- **EXERCISE REQUIREMENTS**: Check every line below for the string "buttons". Copy the ones that have it.

- **GIVEN MATERIAL**:
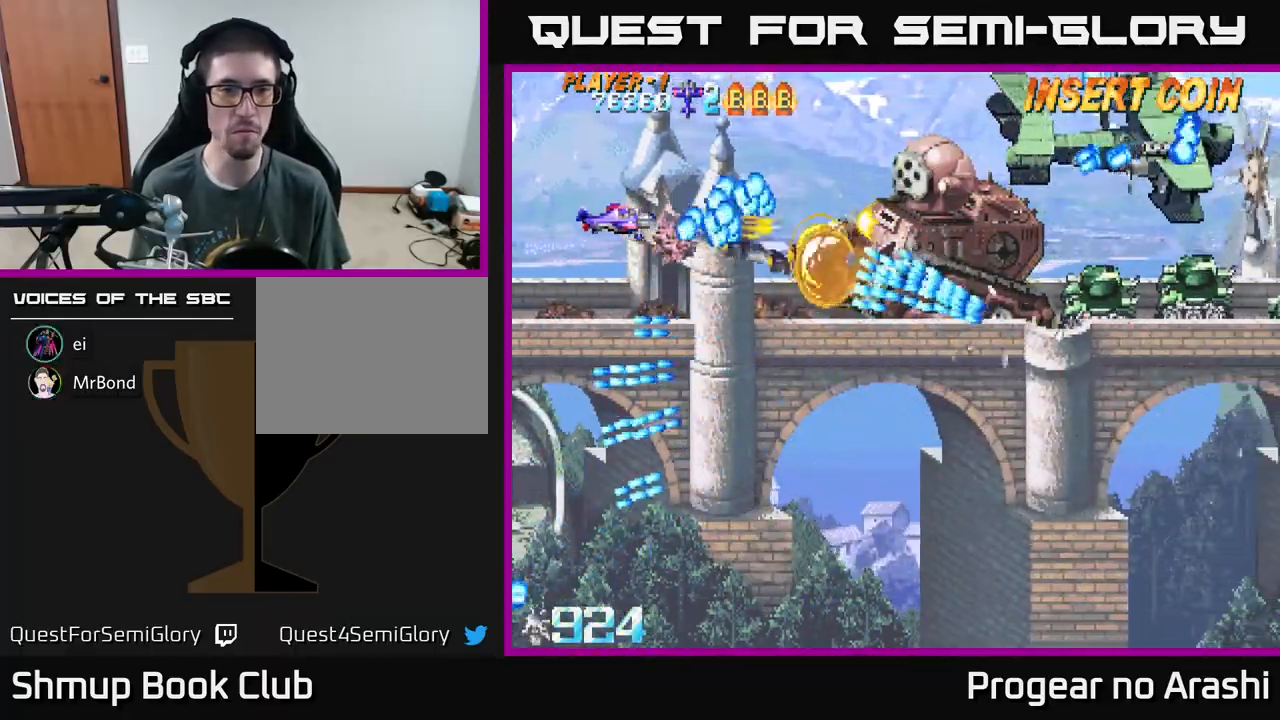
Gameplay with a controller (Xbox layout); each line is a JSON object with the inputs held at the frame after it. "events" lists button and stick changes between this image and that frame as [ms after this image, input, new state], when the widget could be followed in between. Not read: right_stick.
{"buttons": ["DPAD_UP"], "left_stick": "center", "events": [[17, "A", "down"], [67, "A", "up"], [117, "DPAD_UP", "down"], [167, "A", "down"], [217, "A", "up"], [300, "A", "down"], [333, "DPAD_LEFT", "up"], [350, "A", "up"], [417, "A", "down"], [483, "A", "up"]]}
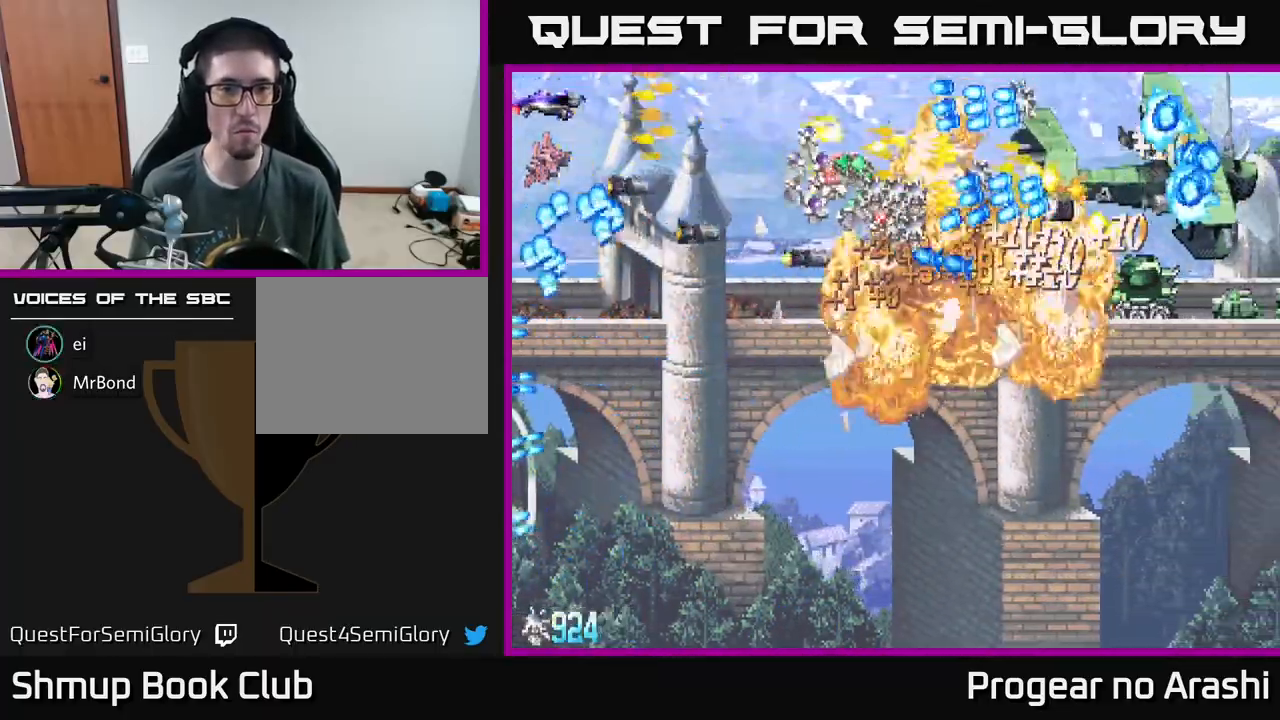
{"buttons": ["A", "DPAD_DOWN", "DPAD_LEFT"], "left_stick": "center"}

- **SOLUTION TO THE PROBLEM**:
{"buttons": ["DPAD_UP"], "left_stick": "center", "events": [[17, "A", "down"], [67, "A", "up"], [117, "DPAD_UP", "down"], [167, "A", "down"], [217, "A", "up"], [300, "A", "down"], [333, "DPAD_LEFT", "up"], [350, "A", "up"], [417, "A", "down"], [483, "A", "up"]]}
{"buttons": ["A", "DPAD_DOWN", "DPAD_LEFT"], "left_stick": "center"}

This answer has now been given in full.